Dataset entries
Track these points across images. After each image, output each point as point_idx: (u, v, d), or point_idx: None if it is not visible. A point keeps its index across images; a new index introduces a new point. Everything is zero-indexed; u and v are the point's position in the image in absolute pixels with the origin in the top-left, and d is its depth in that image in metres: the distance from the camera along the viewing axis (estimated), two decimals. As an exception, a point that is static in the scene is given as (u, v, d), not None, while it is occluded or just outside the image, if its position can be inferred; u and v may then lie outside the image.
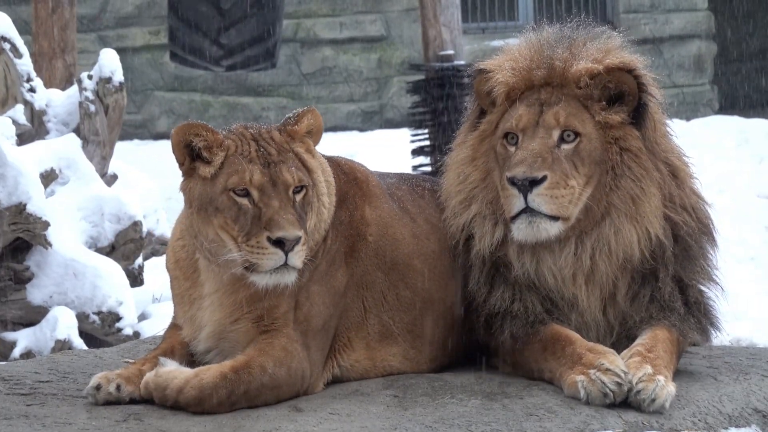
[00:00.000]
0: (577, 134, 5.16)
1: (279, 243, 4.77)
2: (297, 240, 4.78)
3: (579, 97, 5.21)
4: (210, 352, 5.07)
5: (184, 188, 5.00)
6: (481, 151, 5.37)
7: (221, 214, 4.87)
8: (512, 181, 5.07)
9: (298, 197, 4.91)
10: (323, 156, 5.31)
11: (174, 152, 4.96)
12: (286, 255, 4.78)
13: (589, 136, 5.16)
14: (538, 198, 5.05)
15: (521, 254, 5.22)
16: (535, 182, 5.04)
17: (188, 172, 4.98)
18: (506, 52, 5.45)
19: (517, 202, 5.08)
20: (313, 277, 5.05)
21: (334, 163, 5.35)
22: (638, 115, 5.21)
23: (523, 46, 5.41)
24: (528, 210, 5.07)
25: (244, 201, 4.84)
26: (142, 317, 10.32)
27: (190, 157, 4.96)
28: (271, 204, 4.82)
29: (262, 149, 4.92)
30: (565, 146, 5.15)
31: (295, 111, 5.09)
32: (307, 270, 5.01)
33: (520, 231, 5.11)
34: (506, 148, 5.25)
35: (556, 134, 5.16)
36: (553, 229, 5.09)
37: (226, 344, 5.02)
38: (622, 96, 5.21)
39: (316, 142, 5.10)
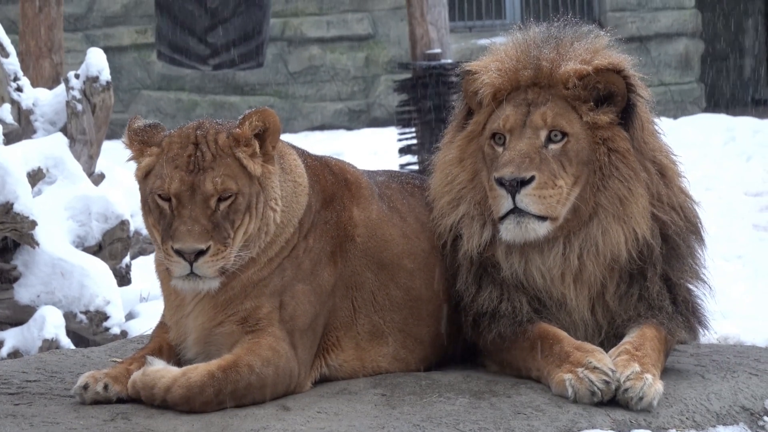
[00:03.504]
0: (564, 134, 5.16)
1: (180, 253, 4.78)
2: (196, 252, 4.77)
3: (566, 98, 5.20)
4: (198, 357, 5.05)
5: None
6: (469, 152, 5.37)
7: (152, 213, 4.92)
8: (500, 182, 5.07)
9: (224, 205, 4.86)
10: (311, 156, 5.30)
11: None
12: (191, 265, 4.79)
13: (577, 136, 5.16)
14: (526, 198, 5.05)
15: (509, 254, 5.22)
16: (523, 183, 5.04)
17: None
18: (493, 53, 5.44)
19: (505, 203, 5.08)
20: (298, 276, 5.04)
21: (324, 163, 5.33)
22: (626, 115, 5.21)
23: (509, 46, 5.40)
24: (516, 210, 5.07)
25: (165, 205, 4.86)
26: (130, 316, 10.28)
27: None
28: (181, 213, 4.81)
29: (199, 153, 4.88)
30: (552, 146, 5.15)
31: (245, 111, 5.02)
32: (290, 269, 5.00)
33: (509, 231, 5.11)
34: (494, 148, 5.24)
35: (543, 134, 5.16)
36: (542, 229, 5.09)
37: (212, 348, 5.00)
38: (610, 96, 5.20)
39: (274, 143, 5.00)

■ **THE TASK**
Of the entries listed above, reproduce only the lines starting at the line containing "10: (323, 156, 5.31)" and ending at the line containing "26: (142, 317, 10.32)". Include both, exactly as they stand.

■ **OUTPUT FOR THIS EXERCISE**
10: (323, 156, 5.31)
11: (174, 152, 4.96)
12: (286, 255, 4.78)
13: (589, 136, 5.16)
14: (538, 198, 5.05)
15: (521, 254, 5.22)
16: (535, 182, 5.04)
17: (188, 172, 4.98)
18: (506, 52, 5.45)
19: (517, 202, 5.08)
20: (313, 277, 5.05)
21: (334, 163, 5.35)
22: (638, 115, 5.21)
23: (523, 46, 5.41)
24: (528, 210, 5.07)
25: (244, 201, 4.84)
26: (142, 317, 10.32)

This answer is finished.